REQUIRED ACTION
Please return the lines of the entries below exactly as they appear, from the line with "Is it true that" up to and including the line with "To the nearest". Leave the pictures out of your answer.

Data entries
►

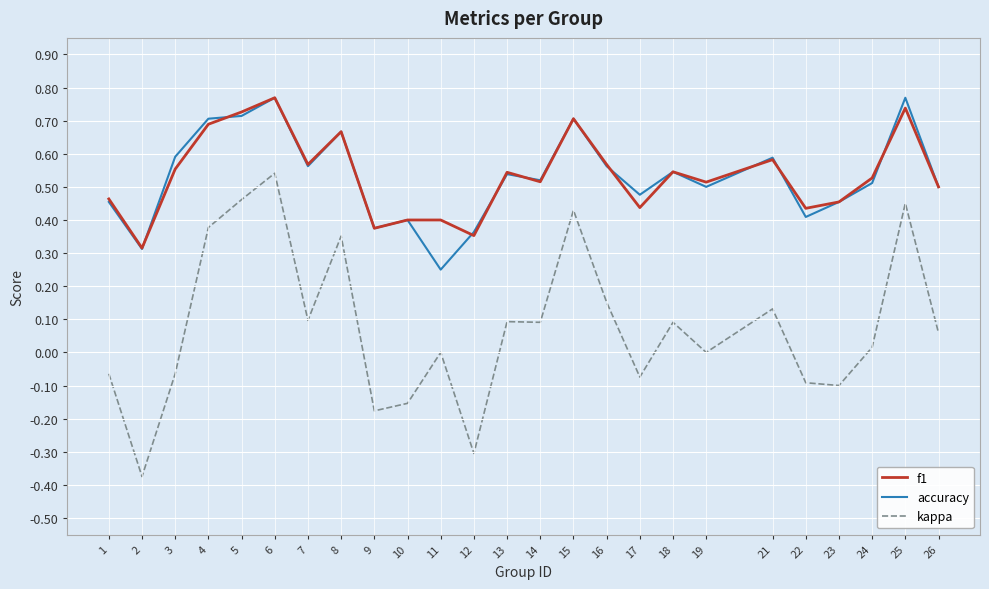

Where is accuracy nearest to the value 0?

11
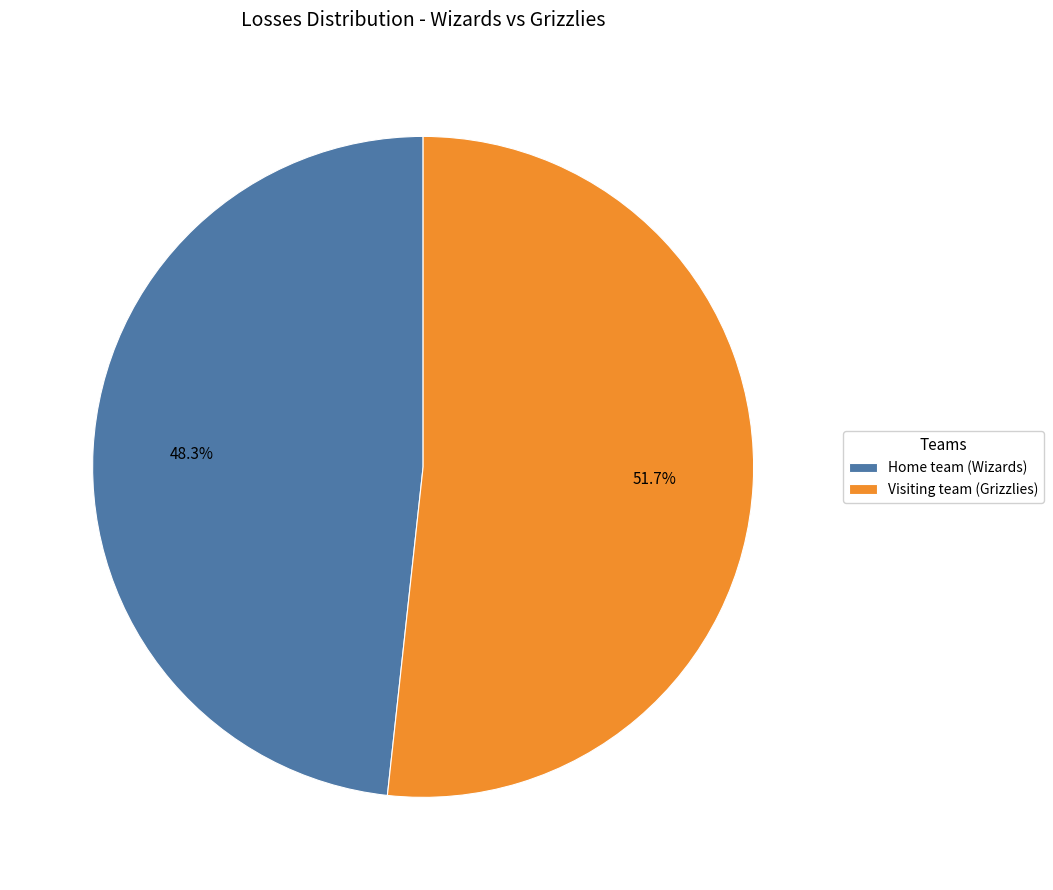

Is it true that Visiting team (Grizzlies) is 63% of the pie?

False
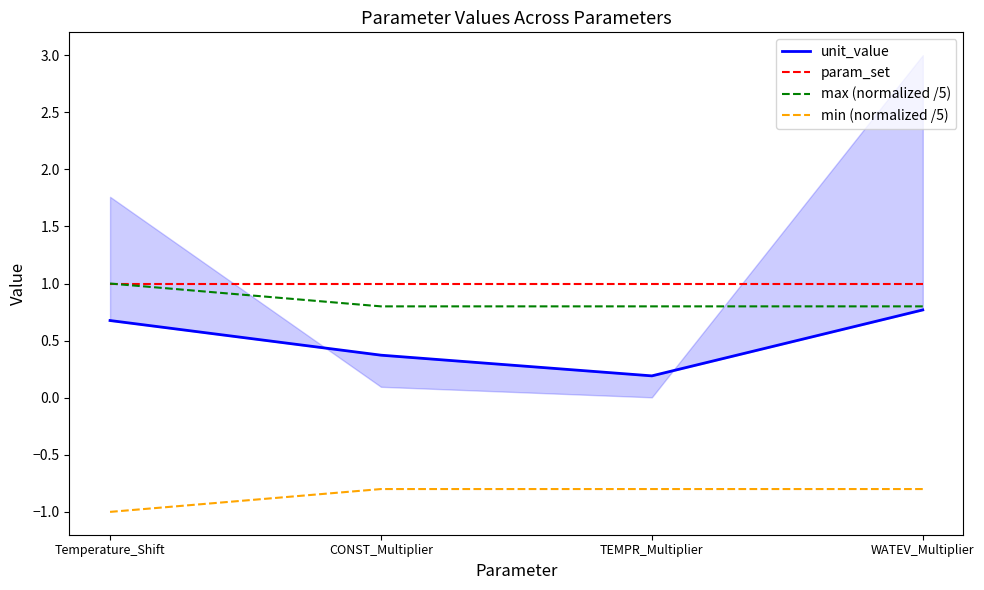

True or false: min (normalized /5) and unit_value intersect in this chart.

False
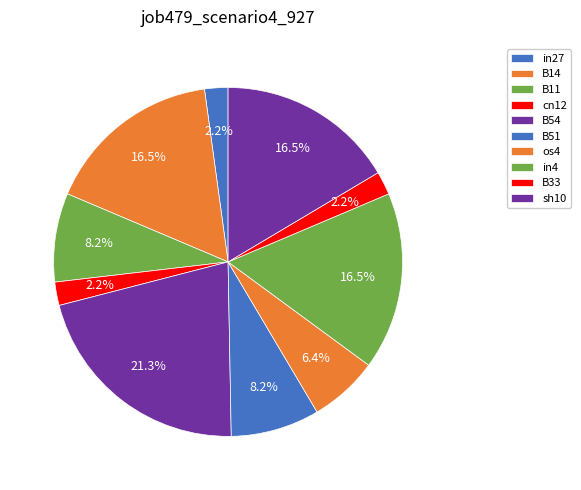

Count the number of slices in the pie.

10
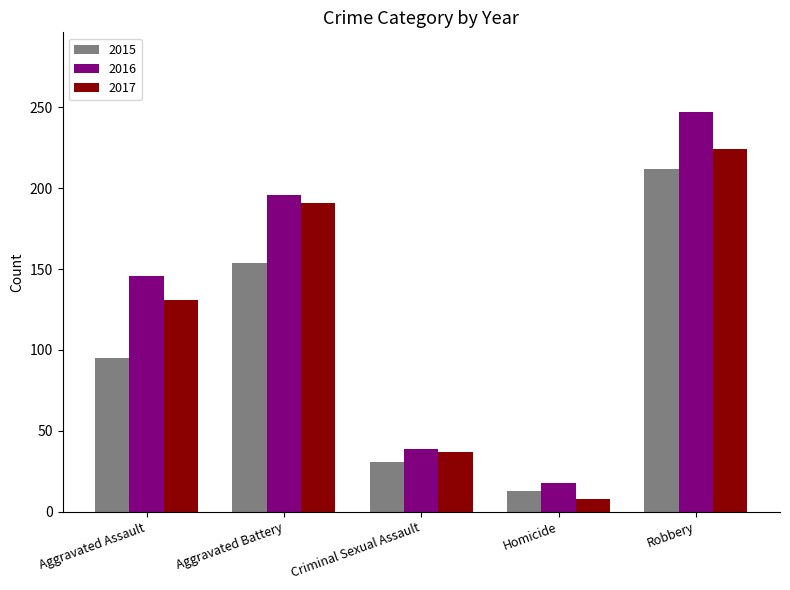

How many bars are there in each group?

3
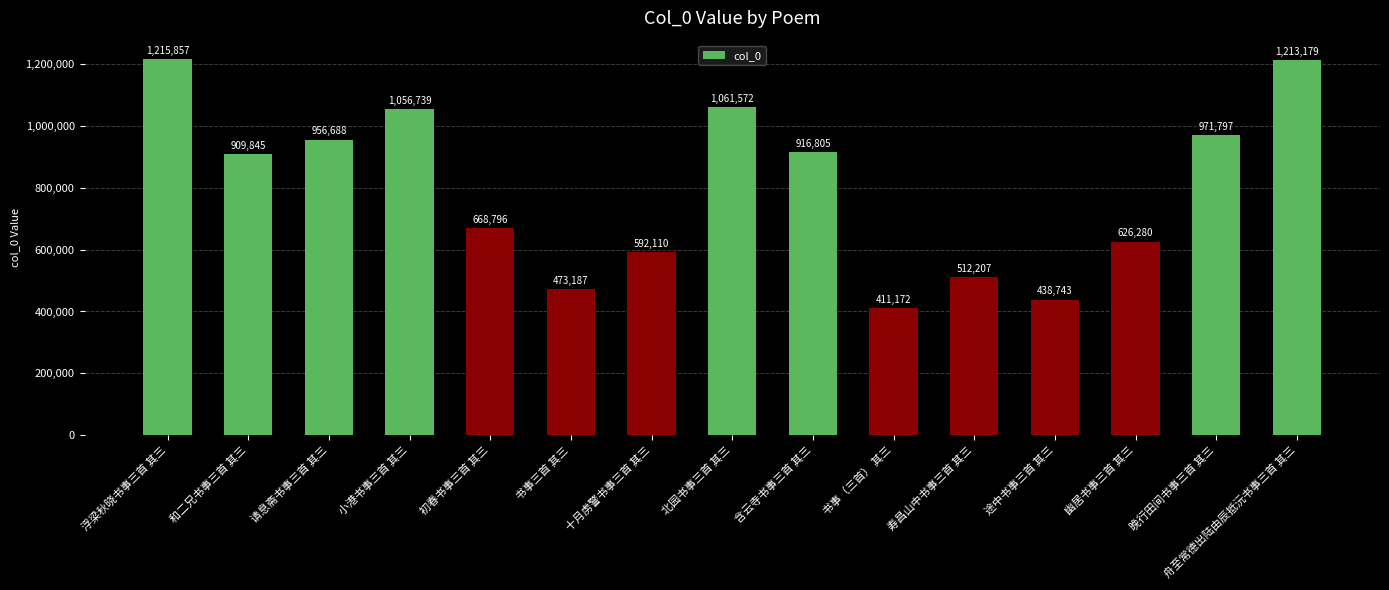

What is the sum of all values?

12024977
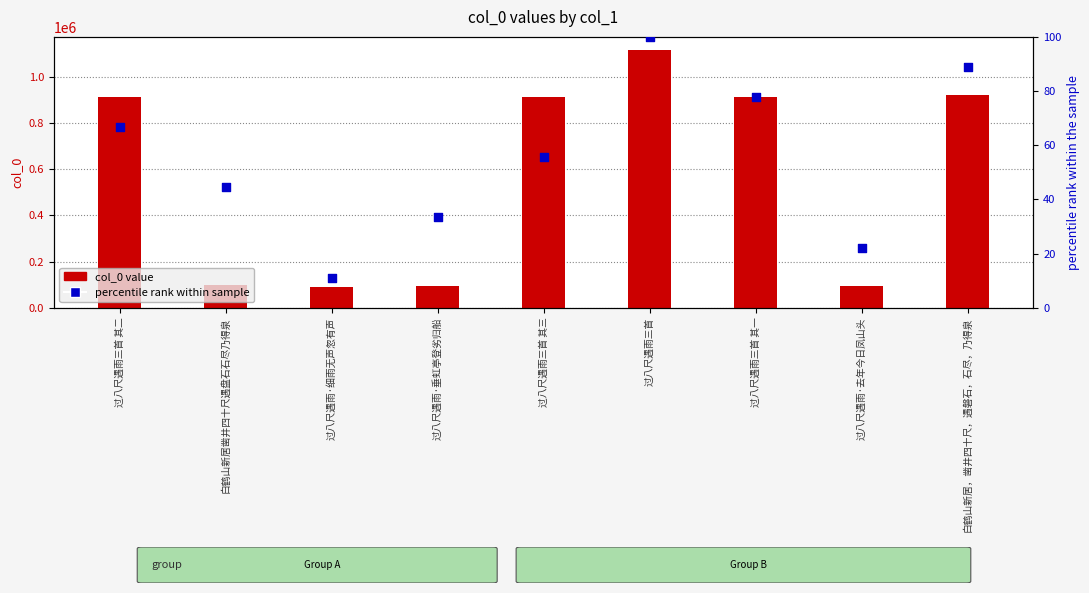

What are all the series names shown in the legend?

col_0 value, percentile rank within sample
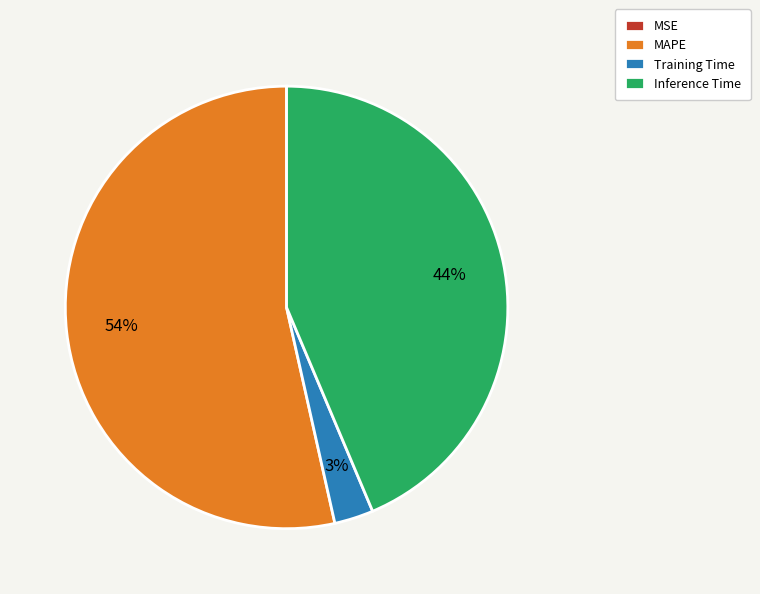

To the nearest percent, what is the difference between the Inference Time and MAPE slice percentages?

10%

◄

ANSWER TO THIS EXERCISE
Is it true that Visiting team (Grizzlies) is 63% of the pie?

False

True or false: min (normalized /5) and unit_value intersect in this chart.

False

Count the number of slices in the pie.

10

How many bars are there in each group?

3

What is the sum of all values?

12024977

What are all the series names shown in the legend?

col_0 value, percentile rank within sample

To the nearest percent, what is the difference between the Inference Time and MAPE slice percentages?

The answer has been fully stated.